--- Supplied material ---
>> Start
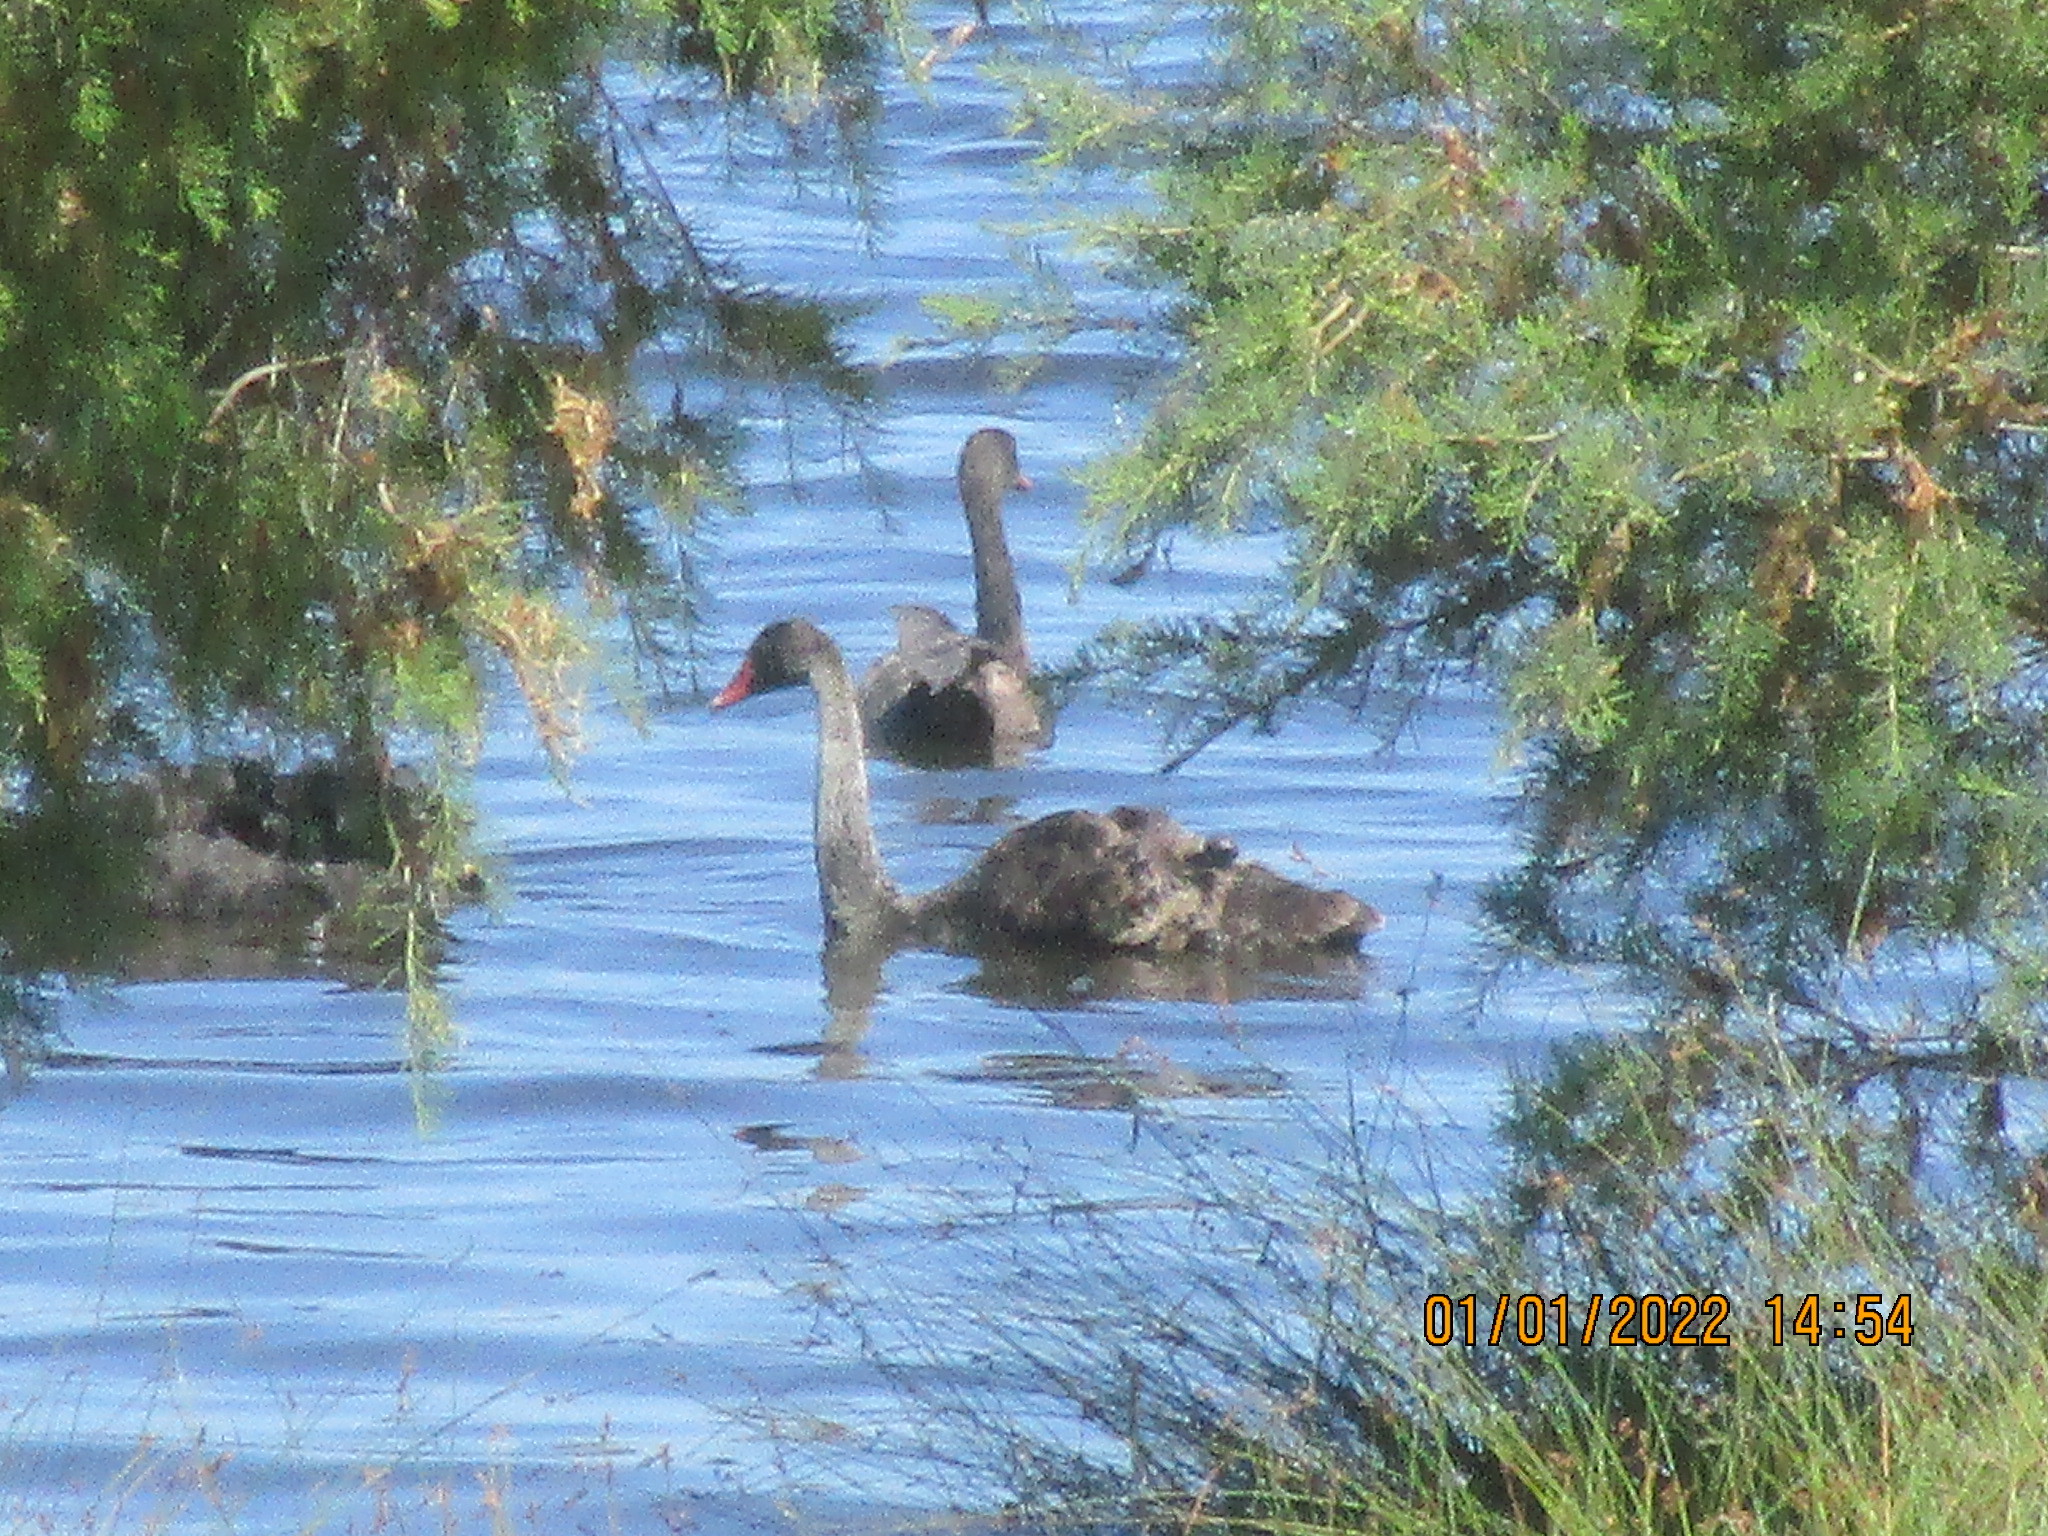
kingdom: Animalia
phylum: Chordata
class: Aves
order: Anseriformes
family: Anatidae
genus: Cygnus
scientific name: Cygnus atratus
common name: Black swan
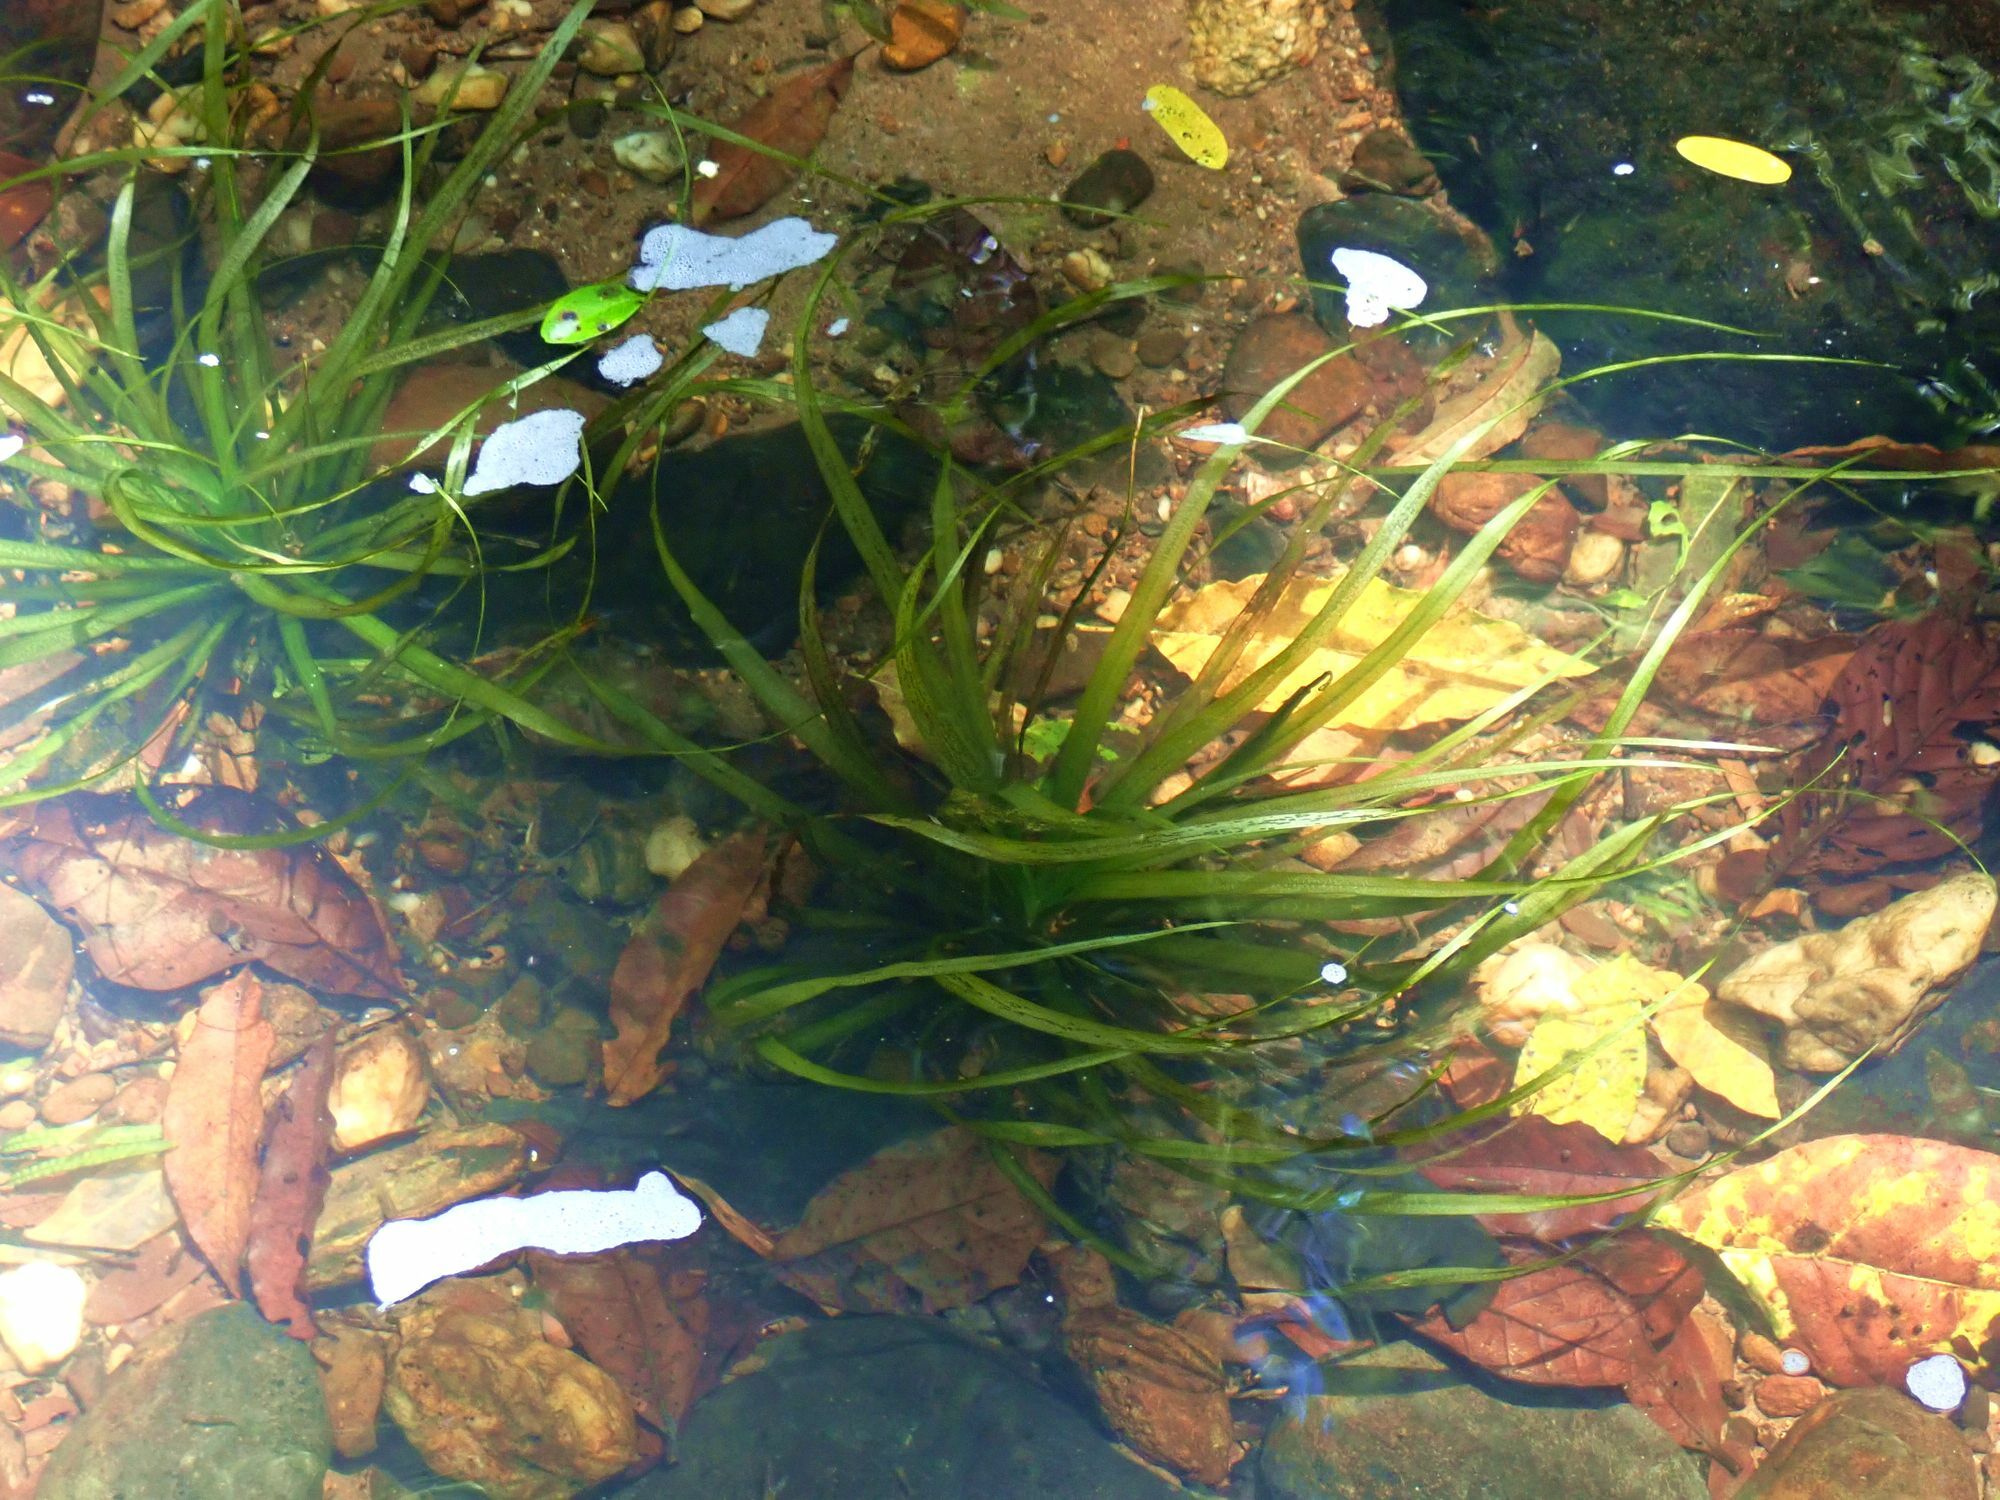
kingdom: Plantae
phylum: Tracheophyta
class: Liliopsida
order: Alismatales
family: Hydrocharitaceae
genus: Blyxa
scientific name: Blyxa aubertii
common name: Roundfruit blyxa
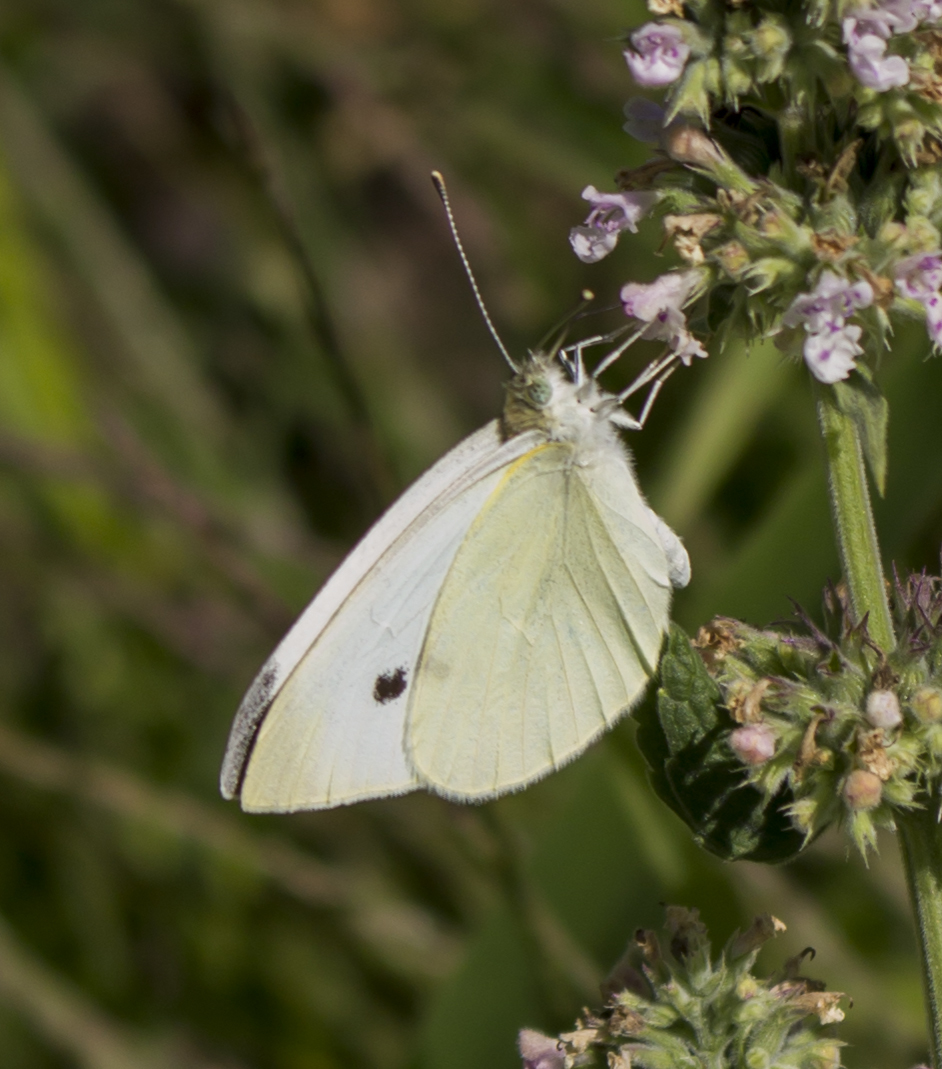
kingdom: Animalia
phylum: Arthropoda
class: Insecta
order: Lepidoptera
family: Pieridae
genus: Pieris
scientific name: Pieris rapae
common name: Small white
>> End
--- Exercise goal ---
Reproduce verbatim the lines of the records above, starting at the line that contains "phylum: Chordata" and ending at the line that contains "phylum: Arthropoda", with both of those lines included. Leave the pictures out of your reproduction.

--- Result ---
phylum: Chordata
class: Aves
order: Anseriformes
family: Anatidae
genus: Cygnus
scientific name: Cygnus atratus
common name: Black swan
kingdom: Plantae
phylum: Tracheophyta
class: Liliopsida
order: Alismatales
family: Hydrocharitaceae
genus: Blyxa
scientific name: Blyxa aubertii
common name: Roundfruit blyxa
kingdom: Animalia
phylum: Arthropoda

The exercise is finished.